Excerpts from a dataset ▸

....

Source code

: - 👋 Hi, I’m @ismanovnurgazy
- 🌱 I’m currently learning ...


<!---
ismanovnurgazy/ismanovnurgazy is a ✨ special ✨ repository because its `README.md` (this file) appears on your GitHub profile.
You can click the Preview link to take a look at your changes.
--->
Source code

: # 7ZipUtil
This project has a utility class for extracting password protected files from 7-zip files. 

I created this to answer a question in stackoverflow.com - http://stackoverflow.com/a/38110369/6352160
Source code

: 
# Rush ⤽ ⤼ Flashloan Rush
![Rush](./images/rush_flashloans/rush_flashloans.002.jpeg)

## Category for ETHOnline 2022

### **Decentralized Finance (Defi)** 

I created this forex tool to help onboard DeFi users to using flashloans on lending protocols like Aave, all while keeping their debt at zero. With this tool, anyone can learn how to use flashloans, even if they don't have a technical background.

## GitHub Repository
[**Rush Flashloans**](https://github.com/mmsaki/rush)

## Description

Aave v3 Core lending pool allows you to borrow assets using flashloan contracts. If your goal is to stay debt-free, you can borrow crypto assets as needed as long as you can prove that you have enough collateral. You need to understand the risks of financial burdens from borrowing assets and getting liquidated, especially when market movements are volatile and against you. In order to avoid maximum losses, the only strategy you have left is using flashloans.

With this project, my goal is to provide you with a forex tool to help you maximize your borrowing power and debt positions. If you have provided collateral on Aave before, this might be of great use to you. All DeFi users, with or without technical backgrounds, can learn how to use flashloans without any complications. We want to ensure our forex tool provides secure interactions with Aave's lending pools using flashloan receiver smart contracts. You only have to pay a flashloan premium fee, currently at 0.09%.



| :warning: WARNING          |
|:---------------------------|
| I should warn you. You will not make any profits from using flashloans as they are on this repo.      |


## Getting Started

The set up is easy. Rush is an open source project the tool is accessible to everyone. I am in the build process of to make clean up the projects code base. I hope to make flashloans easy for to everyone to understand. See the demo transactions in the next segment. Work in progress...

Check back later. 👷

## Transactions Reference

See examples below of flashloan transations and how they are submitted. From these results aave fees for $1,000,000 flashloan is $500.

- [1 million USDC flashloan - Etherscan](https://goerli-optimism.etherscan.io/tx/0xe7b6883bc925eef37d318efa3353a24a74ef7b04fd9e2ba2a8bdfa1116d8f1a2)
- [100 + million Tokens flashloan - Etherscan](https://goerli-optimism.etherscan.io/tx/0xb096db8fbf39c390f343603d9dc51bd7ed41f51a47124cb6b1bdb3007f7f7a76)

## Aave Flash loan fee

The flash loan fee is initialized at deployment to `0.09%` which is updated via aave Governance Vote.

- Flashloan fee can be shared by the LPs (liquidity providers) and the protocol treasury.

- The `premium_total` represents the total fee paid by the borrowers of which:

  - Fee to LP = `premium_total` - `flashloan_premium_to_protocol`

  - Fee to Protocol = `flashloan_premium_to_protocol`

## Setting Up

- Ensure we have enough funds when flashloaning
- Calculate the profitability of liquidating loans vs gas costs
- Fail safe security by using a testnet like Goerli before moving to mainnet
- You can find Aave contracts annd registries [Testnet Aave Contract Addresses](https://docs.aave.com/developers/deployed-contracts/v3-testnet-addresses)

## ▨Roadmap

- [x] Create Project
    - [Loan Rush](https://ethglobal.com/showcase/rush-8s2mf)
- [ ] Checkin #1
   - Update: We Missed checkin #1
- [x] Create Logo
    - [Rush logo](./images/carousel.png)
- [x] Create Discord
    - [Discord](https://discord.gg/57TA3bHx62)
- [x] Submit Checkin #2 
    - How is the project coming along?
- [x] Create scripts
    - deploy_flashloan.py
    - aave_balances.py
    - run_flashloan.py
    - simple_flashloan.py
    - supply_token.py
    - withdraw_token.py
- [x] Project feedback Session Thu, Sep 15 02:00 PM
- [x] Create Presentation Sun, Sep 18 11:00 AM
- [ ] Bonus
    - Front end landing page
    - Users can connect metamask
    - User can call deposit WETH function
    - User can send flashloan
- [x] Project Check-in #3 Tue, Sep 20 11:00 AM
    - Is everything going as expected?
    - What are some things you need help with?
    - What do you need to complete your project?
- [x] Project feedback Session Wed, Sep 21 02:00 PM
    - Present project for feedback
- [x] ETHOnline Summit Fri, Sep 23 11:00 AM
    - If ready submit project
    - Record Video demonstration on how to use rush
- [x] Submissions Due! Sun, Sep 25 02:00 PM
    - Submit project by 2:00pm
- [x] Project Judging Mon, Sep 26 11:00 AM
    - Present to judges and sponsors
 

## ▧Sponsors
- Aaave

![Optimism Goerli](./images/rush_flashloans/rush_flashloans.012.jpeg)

....

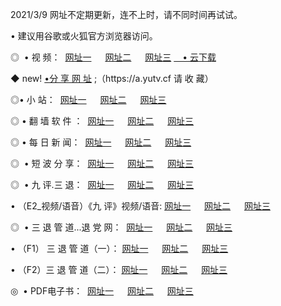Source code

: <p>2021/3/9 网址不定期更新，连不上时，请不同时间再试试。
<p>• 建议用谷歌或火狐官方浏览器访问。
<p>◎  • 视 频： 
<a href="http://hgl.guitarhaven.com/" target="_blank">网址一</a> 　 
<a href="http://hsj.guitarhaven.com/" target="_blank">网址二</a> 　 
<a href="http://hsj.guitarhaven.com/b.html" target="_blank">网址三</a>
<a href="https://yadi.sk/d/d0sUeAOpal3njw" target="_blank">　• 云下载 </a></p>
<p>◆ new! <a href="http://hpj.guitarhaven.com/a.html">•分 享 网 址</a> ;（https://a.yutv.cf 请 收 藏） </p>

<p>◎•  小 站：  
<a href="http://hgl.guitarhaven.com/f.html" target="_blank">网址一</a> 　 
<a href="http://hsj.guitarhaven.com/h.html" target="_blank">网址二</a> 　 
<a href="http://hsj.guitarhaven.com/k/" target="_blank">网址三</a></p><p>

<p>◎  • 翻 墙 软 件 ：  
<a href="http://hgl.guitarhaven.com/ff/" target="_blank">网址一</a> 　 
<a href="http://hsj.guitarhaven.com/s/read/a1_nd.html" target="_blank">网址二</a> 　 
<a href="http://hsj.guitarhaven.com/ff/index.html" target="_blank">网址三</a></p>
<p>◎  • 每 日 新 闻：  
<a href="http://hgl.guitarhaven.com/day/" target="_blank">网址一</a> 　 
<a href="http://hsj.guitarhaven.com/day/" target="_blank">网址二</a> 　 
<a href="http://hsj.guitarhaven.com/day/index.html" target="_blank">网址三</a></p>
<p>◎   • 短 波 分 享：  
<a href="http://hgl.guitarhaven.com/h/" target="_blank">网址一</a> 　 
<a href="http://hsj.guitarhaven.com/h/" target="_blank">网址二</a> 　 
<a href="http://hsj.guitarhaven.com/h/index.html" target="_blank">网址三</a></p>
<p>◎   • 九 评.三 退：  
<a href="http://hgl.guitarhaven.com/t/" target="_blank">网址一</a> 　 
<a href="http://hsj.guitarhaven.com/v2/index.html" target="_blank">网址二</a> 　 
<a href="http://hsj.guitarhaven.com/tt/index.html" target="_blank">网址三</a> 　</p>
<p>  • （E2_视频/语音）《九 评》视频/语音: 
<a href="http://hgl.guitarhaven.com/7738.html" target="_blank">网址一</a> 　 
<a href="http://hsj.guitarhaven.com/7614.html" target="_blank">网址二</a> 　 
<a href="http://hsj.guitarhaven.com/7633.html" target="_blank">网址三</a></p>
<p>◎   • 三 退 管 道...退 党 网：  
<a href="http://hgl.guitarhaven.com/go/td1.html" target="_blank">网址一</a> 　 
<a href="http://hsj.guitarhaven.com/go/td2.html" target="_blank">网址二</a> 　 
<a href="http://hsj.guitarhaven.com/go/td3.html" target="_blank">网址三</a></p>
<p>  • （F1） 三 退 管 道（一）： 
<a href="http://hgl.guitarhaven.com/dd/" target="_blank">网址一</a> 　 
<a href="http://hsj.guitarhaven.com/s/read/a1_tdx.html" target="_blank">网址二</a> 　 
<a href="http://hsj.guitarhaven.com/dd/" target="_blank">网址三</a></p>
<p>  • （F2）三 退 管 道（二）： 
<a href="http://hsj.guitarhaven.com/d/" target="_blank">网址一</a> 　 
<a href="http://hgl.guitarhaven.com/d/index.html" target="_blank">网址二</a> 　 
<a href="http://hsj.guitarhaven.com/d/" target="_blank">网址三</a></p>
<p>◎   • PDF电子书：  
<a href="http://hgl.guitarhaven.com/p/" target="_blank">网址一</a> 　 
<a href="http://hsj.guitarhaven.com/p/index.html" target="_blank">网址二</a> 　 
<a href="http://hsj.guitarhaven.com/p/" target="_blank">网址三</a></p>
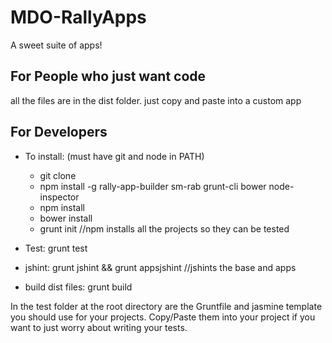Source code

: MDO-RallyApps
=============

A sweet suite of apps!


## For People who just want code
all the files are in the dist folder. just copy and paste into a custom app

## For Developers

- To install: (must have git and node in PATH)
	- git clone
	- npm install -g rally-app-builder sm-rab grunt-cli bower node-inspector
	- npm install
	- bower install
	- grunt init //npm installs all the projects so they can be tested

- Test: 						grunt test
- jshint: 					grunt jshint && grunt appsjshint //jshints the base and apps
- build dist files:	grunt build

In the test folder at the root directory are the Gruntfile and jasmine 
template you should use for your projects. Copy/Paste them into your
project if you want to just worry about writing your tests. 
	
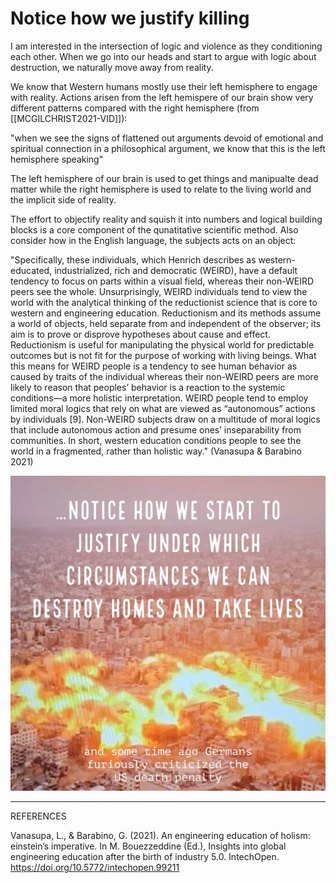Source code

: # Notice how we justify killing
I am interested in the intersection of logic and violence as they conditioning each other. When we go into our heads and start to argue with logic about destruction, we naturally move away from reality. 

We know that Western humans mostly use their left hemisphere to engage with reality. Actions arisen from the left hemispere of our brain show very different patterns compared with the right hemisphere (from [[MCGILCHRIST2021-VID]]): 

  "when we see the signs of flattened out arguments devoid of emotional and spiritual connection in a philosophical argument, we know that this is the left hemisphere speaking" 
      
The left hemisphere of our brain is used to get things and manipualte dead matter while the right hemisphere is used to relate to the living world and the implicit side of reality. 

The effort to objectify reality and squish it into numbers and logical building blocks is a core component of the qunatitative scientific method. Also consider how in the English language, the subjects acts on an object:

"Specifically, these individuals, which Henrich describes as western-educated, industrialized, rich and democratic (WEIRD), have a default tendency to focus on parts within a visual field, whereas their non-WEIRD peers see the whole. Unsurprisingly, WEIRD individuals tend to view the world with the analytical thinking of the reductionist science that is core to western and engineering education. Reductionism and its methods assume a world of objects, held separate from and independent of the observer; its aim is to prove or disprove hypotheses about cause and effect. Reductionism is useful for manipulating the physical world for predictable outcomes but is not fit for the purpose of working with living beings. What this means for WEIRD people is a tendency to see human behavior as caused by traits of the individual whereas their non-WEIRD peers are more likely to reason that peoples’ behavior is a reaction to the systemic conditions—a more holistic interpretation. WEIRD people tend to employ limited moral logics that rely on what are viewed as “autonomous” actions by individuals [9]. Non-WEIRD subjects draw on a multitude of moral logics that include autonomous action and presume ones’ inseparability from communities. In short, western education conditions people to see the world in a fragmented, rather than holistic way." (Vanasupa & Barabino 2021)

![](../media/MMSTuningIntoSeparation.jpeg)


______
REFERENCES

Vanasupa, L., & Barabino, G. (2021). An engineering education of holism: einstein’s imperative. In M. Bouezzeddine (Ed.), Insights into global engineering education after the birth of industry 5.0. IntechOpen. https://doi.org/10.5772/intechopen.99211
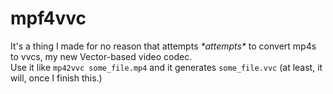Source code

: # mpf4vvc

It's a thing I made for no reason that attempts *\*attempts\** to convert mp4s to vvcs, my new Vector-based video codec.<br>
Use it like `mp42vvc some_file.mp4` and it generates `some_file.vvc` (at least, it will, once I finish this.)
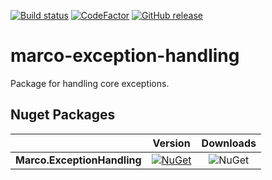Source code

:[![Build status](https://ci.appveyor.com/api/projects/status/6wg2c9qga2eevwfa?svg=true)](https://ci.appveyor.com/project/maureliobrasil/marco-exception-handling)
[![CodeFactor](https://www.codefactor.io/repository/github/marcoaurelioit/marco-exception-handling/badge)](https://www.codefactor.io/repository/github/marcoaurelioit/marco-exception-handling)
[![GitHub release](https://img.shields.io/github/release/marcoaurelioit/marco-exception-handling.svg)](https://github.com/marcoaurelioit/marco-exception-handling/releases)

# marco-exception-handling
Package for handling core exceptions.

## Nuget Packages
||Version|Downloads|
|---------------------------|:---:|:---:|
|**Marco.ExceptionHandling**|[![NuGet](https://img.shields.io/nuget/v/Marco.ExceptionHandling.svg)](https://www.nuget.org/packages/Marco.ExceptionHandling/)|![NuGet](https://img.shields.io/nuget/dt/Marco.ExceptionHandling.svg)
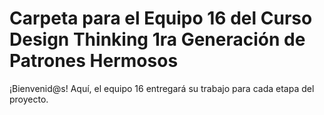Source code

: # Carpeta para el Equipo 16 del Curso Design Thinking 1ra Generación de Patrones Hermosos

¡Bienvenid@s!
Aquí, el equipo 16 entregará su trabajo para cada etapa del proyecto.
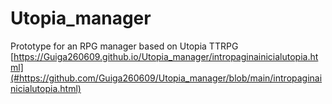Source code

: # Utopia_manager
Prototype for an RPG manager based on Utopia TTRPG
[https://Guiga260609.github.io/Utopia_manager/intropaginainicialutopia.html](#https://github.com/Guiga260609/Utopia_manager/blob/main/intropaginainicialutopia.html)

....

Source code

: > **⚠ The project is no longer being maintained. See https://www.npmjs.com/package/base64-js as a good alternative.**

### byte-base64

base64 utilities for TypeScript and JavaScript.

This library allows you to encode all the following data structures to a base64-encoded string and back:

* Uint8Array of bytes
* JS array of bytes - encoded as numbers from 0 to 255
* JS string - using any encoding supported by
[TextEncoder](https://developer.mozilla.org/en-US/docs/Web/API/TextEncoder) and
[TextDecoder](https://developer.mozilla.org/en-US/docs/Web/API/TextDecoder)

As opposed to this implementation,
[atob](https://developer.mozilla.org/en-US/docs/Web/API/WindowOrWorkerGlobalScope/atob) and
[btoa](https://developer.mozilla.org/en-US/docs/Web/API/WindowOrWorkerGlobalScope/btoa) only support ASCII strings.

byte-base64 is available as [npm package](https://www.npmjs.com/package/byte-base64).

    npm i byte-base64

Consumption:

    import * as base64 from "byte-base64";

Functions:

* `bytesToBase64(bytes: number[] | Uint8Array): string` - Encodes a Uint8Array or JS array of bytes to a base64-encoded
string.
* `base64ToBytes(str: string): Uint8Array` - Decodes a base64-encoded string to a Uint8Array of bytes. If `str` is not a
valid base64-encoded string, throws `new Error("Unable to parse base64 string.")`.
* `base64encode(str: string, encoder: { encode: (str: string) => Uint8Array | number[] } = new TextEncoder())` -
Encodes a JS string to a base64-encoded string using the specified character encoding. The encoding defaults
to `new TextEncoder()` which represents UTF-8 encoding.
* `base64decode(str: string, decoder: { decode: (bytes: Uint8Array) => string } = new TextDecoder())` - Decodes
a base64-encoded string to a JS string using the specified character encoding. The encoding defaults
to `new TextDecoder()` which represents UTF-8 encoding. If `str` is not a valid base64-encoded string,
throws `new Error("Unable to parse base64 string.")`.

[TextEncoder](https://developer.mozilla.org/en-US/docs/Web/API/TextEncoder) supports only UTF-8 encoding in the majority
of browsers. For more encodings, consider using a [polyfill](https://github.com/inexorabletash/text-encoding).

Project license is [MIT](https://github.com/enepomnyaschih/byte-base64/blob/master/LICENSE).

....

Try it ▸
Duplicate the part of the entries that opens with the line containing "- Fee to LP" and closes with the line containing "## ▨Roadmap", keeping both of those lines.

Answer section ▸
  - Fee to LP = `premium_total` - `flashloan_premium_to_protocol`

  - Fee to Protocol = `flashloan_premium_to_protocol`

## Setting Up

- Ensure we have enough funds when flashloaning
- Calculate the profitability of liquidating loans vs gas costs
- Fail safe security by using a testnet like Goerli before moving to mainnet
- You can find Aave contracts annd registries [Testnet Aave Contract Addresses](https://docs.aave.com/developers/deployed-contracts/v3-testnet-addresses)

## ▨Roadmap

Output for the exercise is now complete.